Many of us were ready to sit down and watch Grand Old Party members in all their red-white-and-blue finery open the first day of the nominating convention, which ends Thursday. With a bag of Skinny Pop popcorn at the ready and a new carafe of afternoon sun tea brewed before winds up to 70 mph invaded Lake County, I certainly was.

Yet, in these stormy political times, wild weather has a way of rapidly changing perspectives and the political thermometer. You know you’re among strange happenings when National Weather Service meteorologists needed to take shelter at the peak of the storm system in their south suburban Romeoville office in Will County.

Sure, we could have switched to CNN or another of the cable news outlets, or gone streaming. But who wants to be caught unaware when life-threatening and dangerous storms are swirling in the neighborhood?

While Republicans in Milwaukee welcomed former President Donald Trump and his pick for vice president, Ohio Sen. J.D. Vance, tornado warning sirens sounded across Lake County. It turned out only a sliver of the county, mainly along the Lake-Cook Road corridor, was officially identified as being in the line of tornadic activity.

That was of little matter when weather folks pre-empted the GOP lovefest with extreme weather reports of upward of 20 tornadoes, fueled by a long-range “derecho storm line,” racing across the region. The NWS has confirmed that, so far, 11 twisters touched down in northeast Illinois and northwest Indiana. Included was one in west suburban Sugar Grove in Kane County; two others in the city of Chicago, a rare occurrence.

A derecho, a bow-shaped storm system that continues for at least 250 miles, hit Lake County on July 11, 2011, knocking out power to homes and businesses in most of the eastern portion of the county for nearly a week. Straight-line wind gusts Monday night topped 75 mph, as reported near Chicago’s O’Hare International Airport.

The garden rain gauge in God’s quarter-acre measured nearly three inches of precipitation, with other parts of Lake County getting more and some less. The sump pump valiantly kept up with the tropical deluge. The weather service said torrential rains fell within mere hours, prompting flash flood warnings.

Thousands remain without power, with ComEd saying at the height of the storm some half-million customers were in the dark. Some may not have electricity restored until Friday.

There was no lack of power in the cool safety of Fiserv Forum in Milwaukee, about 30 miles north of the Illinois border, as a few Republicans decided to ignore calls by those in both political parties to lower vicious rhetoric given the assassination attempt on former President Trump over the weekend. Chief ignorer leading the charge was Wisconsin’s own U.S. senator, Ron Johnson.

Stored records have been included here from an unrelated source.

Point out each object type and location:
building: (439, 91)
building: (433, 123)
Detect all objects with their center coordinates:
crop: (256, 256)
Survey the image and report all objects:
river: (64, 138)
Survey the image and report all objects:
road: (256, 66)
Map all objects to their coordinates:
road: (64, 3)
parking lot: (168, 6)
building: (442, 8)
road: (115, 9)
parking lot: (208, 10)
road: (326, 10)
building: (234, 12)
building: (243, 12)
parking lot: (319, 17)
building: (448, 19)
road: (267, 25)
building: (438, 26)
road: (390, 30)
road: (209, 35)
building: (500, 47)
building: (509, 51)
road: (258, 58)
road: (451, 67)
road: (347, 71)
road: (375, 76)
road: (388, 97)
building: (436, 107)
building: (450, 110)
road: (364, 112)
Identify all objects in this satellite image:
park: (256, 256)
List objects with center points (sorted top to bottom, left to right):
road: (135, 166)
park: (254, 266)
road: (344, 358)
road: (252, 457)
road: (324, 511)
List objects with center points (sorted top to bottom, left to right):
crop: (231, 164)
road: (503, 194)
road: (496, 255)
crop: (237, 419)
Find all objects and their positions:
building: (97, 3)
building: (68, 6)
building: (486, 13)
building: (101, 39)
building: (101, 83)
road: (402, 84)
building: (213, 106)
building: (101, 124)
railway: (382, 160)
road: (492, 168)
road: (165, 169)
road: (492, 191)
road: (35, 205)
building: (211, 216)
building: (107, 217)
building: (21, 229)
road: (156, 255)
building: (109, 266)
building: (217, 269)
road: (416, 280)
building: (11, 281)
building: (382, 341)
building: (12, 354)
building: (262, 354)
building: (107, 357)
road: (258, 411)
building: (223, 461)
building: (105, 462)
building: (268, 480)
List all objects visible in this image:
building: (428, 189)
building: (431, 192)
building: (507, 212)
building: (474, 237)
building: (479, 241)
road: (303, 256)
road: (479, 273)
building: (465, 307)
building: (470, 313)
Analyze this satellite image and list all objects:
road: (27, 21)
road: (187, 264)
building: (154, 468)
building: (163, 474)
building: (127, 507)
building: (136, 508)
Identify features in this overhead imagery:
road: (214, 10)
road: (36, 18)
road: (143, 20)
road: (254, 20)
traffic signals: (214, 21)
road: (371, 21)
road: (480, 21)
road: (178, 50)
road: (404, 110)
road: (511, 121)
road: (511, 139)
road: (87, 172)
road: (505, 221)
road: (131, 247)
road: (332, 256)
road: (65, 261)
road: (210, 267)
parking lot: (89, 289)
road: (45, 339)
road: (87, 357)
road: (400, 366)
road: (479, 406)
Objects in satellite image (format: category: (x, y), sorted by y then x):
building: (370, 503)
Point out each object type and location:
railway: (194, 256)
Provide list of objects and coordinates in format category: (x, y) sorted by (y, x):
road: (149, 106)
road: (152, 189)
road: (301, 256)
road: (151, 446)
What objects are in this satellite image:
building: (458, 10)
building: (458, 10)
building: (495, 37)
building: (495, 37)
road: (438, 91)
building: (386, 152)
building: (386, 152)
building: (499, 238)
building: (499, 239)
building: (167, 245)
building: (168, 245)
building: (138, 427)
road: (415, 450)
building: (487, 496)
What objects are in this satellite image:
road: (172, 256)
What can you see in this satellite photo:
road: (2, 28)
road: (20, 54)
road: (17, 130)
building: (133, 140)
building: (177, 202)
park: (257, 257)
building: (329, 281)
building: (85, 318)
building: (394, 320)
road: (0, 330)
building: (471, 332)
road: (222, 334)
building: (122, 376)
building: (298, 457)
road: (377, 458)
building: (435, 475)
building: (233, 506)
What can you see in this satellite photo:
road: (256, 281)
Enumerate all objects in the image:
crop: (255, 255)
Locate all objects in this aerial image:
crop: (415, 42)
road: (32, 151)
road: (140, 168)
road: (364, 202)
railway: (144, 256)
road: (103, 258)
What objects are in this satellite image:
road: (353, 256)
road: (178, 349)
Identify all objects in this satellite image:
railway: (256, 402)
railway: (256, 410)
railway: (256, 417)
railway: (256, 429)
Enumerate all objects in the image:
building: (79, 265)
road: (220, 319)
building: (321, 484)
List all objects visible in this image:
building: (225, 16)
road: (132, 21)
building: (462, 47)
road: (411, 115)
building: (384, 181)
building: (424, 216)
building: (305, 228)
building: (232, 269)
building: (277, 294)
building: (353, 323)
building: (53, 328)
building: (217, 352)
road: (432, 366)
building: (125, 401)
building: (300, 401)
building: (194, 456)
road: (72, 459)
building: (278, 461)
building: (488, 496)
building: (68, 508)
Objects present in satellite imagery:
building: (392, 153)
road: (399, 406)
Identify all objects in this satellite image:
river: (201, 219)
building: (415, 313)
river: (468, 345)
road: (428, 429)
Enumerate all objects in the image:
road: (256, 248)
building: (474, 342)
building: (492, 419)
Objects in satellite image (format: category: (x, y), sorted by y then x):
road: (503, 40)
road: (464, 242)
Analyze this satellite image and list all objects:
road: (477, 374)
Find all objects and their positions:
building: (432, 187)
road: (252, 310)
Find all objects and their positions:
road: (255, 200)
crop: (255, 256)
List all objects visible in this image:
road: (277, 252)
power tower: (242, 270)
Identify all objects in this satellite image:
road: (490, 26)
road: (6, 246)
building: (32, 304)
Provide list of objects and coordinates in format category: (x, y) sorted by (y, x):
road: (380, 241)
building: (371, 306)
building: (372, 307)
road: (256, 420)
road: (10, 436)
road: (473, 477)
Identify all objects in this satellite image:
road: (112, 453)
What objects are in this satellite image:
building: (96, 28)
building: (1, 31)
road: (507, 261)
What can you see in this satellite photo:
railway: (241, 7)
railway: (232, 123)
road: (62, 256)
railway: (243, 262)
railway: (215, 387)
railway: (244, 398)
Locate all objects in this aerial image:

According to reports, in his address to the convention he called Democratic policies a “clear and present danger” to America, saying the party’s “fringe agenda” includes biological males competing against biological females in sporting events, and the “sexualization and indoctrination of our children.” Democrats, he added, “are the party of open borders, reckless spending, weaponized government and weakness on the world stage.”

Lowering the rhetorical heat lasted only a few days, it seems, if the senator’s attack is any indication. Johnson, when asked to explain his broadside, came up with a wacky explanation: The speech was different than the one he had expected to deliver.

“That speech was written last week,” he told one news outlet, adding, “They literally loaded the wrong speech” into the teleprompter. Improbably, he continued speaking knowing it was the wrong speech?

Finally watching more of the Republican confab, we see speakers blasting Democrats and the Biden administration. Democrats get their chance to do the same during their convention Aug. 19-22 at the United Center in Chicago.

If this is how the presidential election season is beginning,  maybe we should stick to watching the weather reports where there are enough stormy conditions to become agitated about.

Charles Selle is a former News-Sun reporter, political editor and editor.